Ich habe bereits 2 Augenärzte aufgesucht, der erste will alle Symptome auf ein verstecktes aber geringfügiges Schielen zurückführen, die andere Ärztin fragte mich was sie für mich tun soll, da sie die Werte zwar versteht, aber ihr keine Ursache einfällt. Die Veränderungen am Auge habe ich mir von den 2 Optikern schriftlich, mit Unterschrift geben lassen, trotzdem schienen die Augenärzte im Gegensatz zu mir wenig beunruhigt.

Symptome:

  • ein einseitiges dauerhaftes horizontal gespiegeltes Dreifachsehen auf dem rechten Auge (linkes Auge geschlossen)
  • ein Zuggefühl und Reizgefühl zwischen der Iris innerhalb des Augapfels und der angrenzenden Haut (punktuell)
  • Veränderung der Sehleistung.
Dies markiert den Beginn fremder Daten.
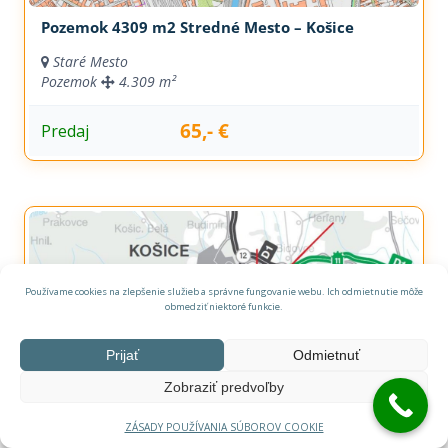
Pozemok 4309 m2 Stredné Mesto – Košice
Staré Mesto
Pozemok
4.309 m²
65,- €
Predaj
Používame cookies na zlepšenie služieb a správne fungovanie webu. Ich odmietnutie môže
obmedziť niektoré funkcie.
Prijať
Odmietnuť
Zobraziť predvoľby
Predaj investičný pozemok 2000 m2 parcela C
ZÁSADY POUŽÍVANIA SÚBOROV COOKIE
Košice - Krásna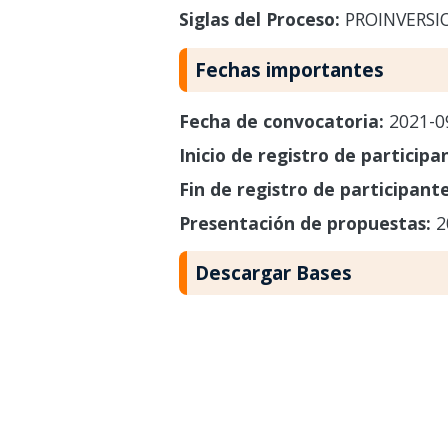
Siglas del Proceso:
PROINVERSI
Fechas importantes
Fecha de convocatoria:
2021-0
Inicio de registro de participa
Fin de registro de participant
Presentación de propuestas:
2
Descargar Bases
Laut Optikermeister 4 Dioptrin Veränderung am Auge (in einem Monat, Ausgangswert -0,75)
  • Veränderung der Augenachse (Laut Optikermeister und einem anderen Optiker) von 16° --> Nur Rechts
  • ein dumpfer Druck hinter dem rechten Auge am Sehnerv,
  • dauerhaft trockene Augen (trotz der Anwendung von befeuchtenden Augentropfen)
  • Leuchtende Punkte und Flecken jeder Farbe im gesamten Gesichtsfeld, tagsüber und Nachts, Lichtverhältnisse sind irrelevant, auch bei geschlossenen Augen
  • Dauerhaft gerötete und leicht lila gefärbte, aber nicht geschwollene Lidränder
  • Kleine halbdurchsichtige Glasnudeln in meinem Auge, die alle miteinander verbunden sind und wachsen. Das weiß ich und bilde es mir nicht ein, weil sie ständig bei der beruflichen Tätigkeit am PC oder weißem Papier immer an die selben Stellen zurückfliegen und ihre Form sich, bis auf die Ausbreitung nicht verändert.

Hoffe hier hat jemand einen Tipp

Liebe Grüße

Paul (23)

PS: Universitätskliniken habe ich bereits kontaktiert, diese wollen aber einen Befund, dieser darf nicht von einem Optiker stammen, sondern muss von einem Arzt ausgestellt werden. Die Ärzte fanden Veränderungen, jedoch Ihrer Meinung nicht so gravierende, weshalb ich keinen Befund bekommen habe. Geschweige denn eine Überweisung.